• Request
Report how many lines of the records below include the word "none". Give nothing but the number.
[Opening Information supplied section]
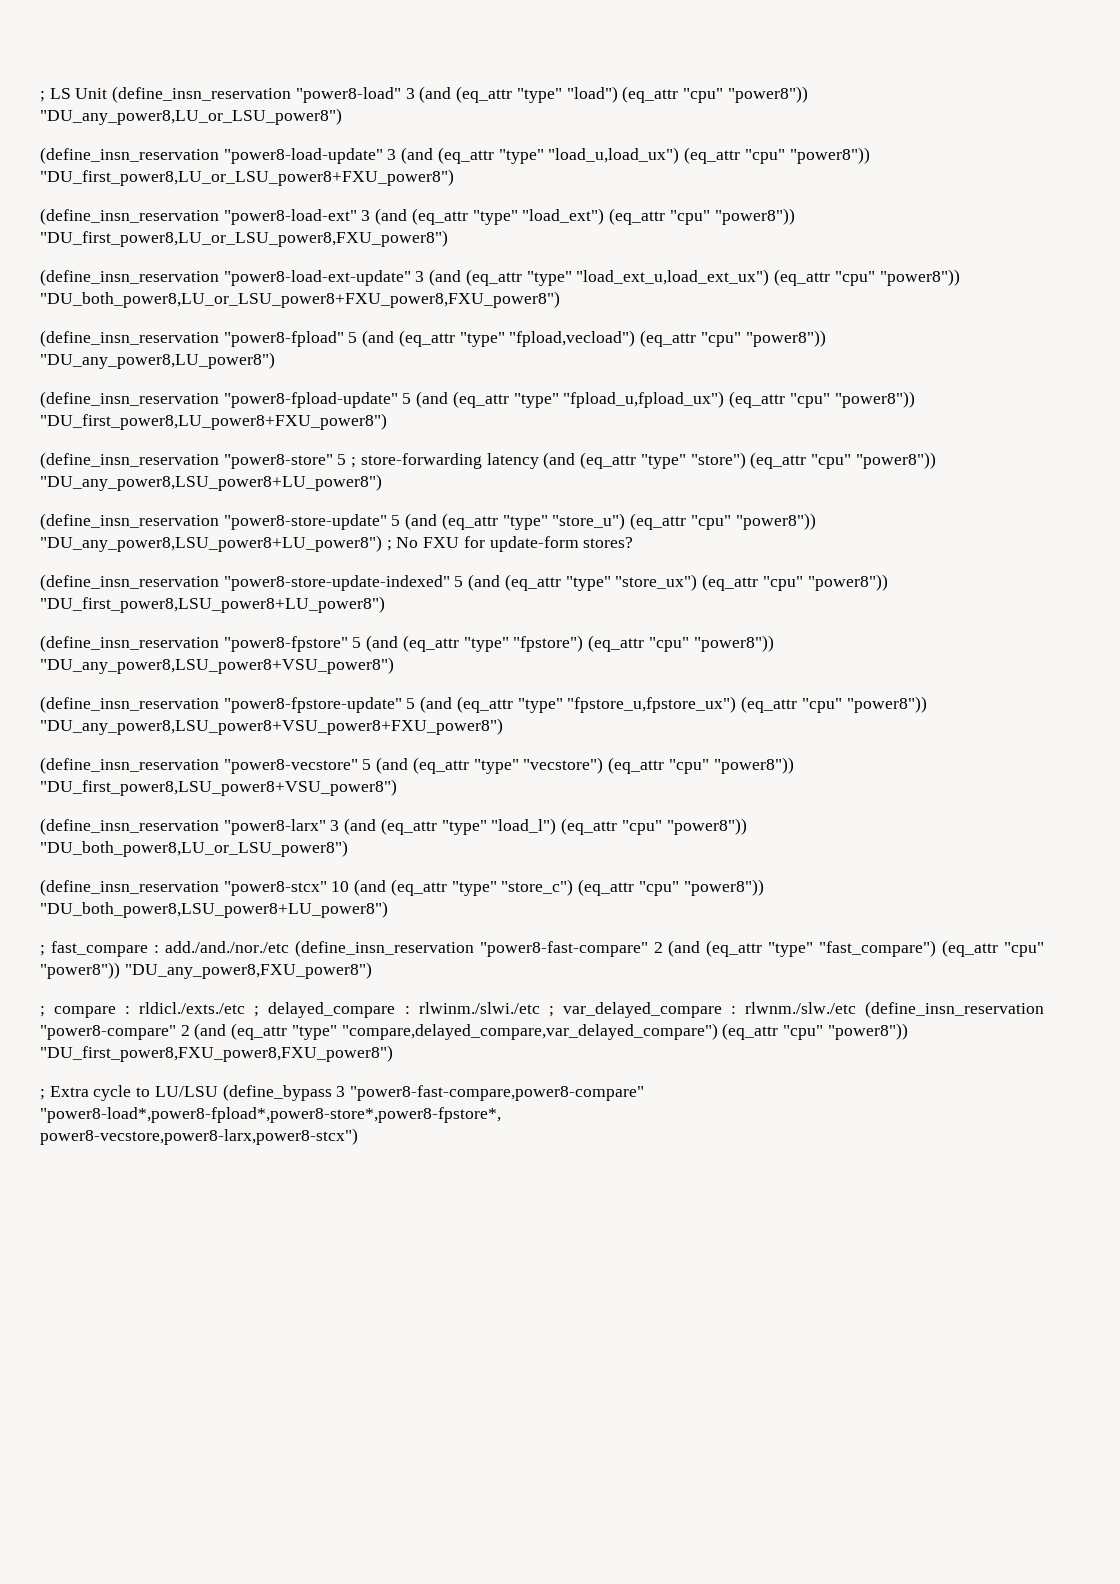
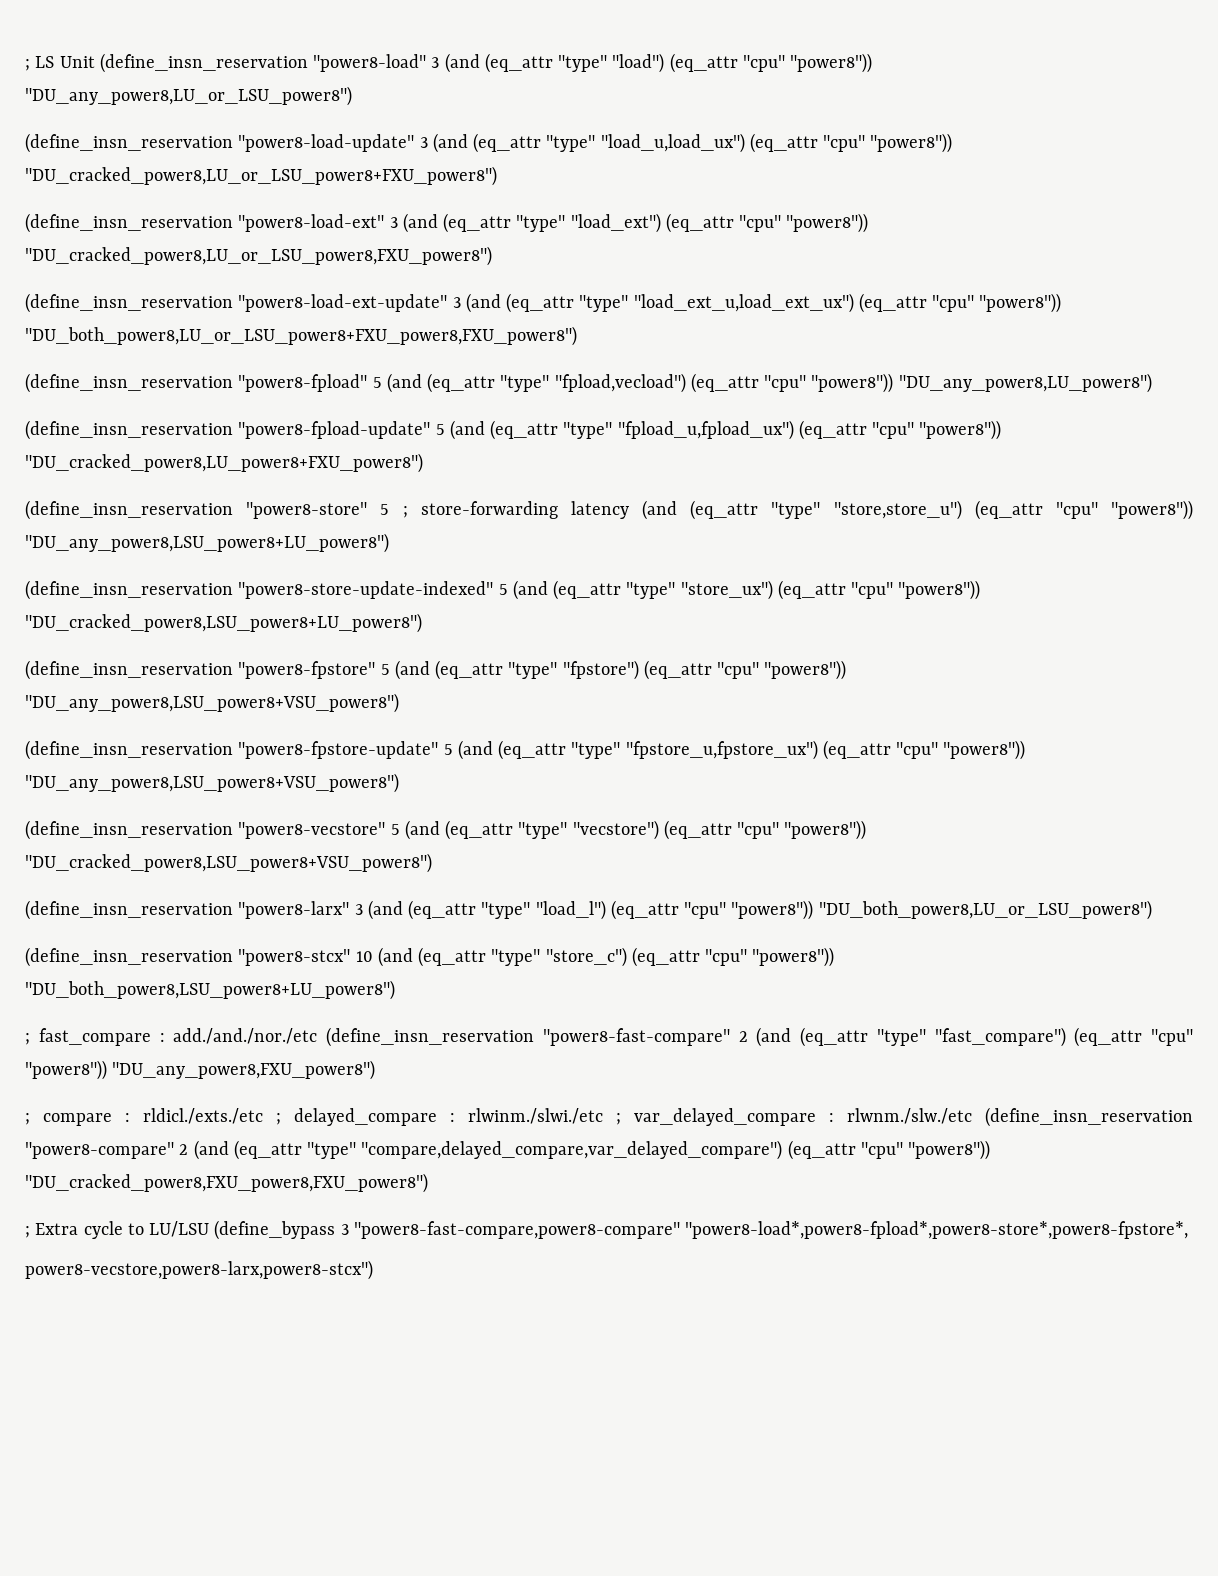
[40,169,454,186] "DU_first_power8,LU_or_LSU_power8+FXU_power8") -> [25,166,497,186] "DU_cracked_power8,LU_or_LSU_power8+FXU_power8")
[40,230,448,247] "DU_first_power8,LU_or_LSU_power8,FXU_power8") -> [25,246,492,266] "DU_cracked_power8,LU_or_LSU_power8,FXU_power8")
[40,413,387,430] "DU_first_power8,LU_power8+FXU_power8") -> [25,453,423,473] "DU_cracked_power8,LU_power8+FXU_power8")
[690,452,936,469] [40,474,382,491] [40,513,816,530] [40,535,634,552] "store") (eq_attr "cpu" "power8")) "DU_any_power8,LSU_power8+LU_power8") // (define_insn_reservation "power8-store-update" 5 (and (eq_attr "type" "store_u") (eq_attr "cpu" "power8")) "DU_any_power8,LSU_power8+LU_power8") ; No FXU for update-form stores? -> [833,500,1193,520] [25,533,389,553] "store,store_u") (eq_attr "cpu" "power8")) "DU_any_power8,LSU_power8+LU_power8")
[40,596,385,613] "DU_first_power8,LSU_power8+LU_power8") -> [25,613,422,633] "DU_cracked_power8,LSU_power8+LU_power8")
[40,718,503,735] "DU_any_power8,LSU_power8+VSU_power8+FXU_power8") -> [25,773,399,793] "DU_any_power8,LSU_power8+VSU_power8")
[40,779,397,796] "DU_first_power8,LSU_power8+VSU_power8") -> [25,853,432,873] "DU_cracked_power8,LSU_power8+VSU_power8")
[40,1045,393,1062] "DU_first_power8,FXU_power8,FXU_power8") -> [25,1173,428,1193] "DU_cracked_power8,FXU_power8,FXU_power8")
[Closing Information supplied section]
[Opening Information supplied section]
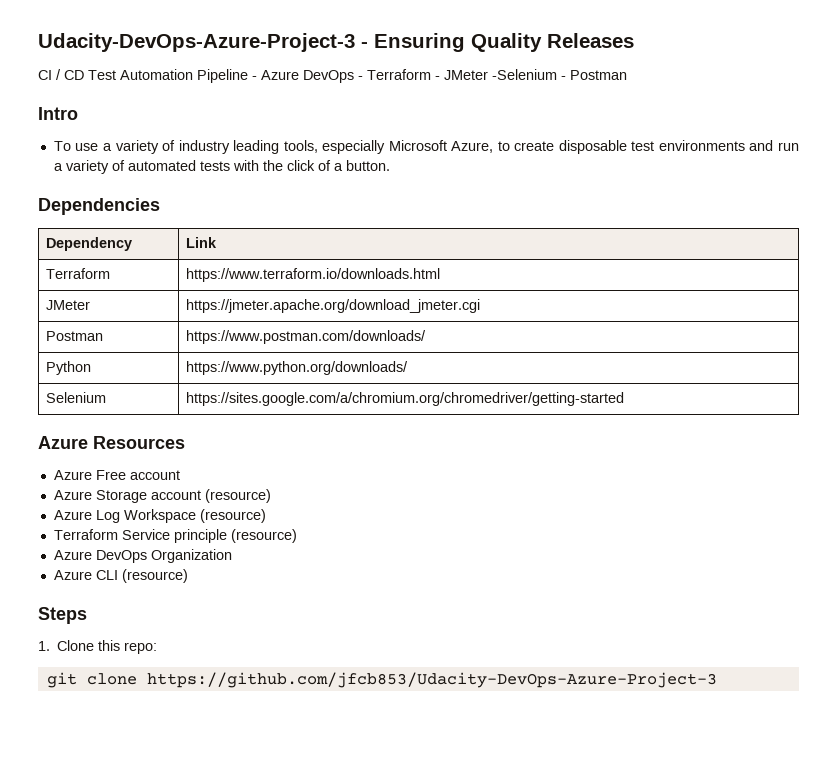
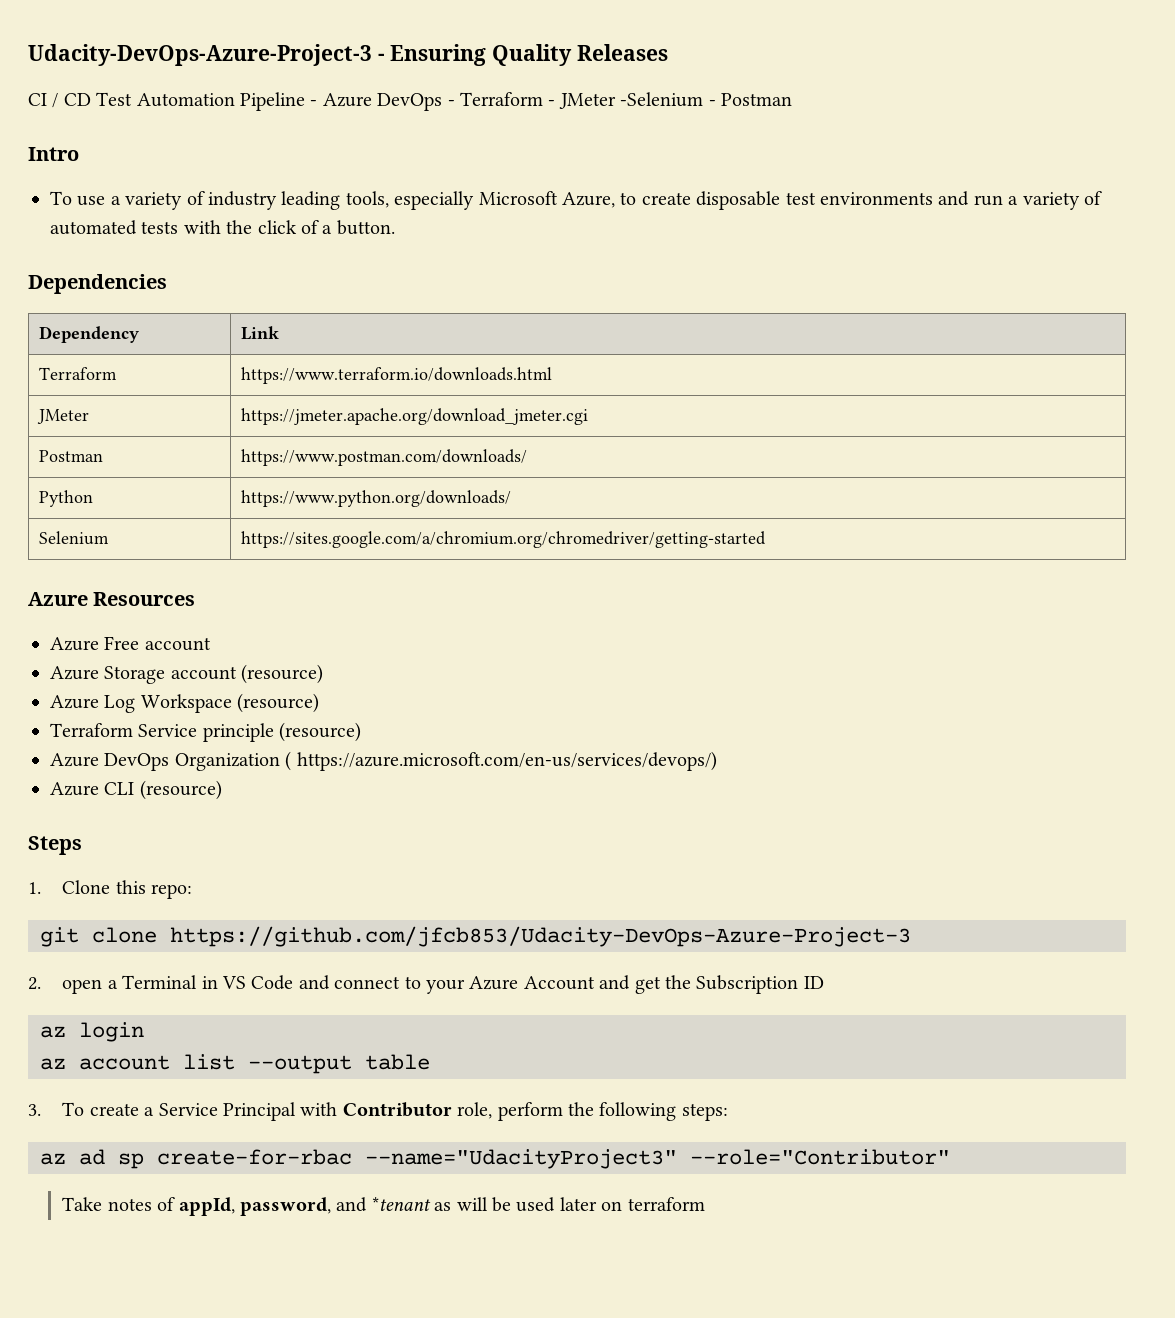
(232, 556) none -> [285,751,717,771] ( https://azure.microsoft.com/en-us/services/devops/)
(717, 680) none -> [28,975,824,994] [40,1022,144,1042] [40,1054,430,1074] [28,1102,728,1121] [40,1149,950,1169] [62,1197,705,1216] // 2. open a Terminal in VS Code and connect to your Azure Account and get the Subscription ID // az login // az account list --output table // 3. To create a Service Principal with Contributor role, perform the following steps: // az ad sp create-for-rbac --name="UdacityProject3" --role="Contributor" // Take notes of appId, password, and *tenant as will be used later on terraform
[Closing Information supplied section]
• Problem solution
2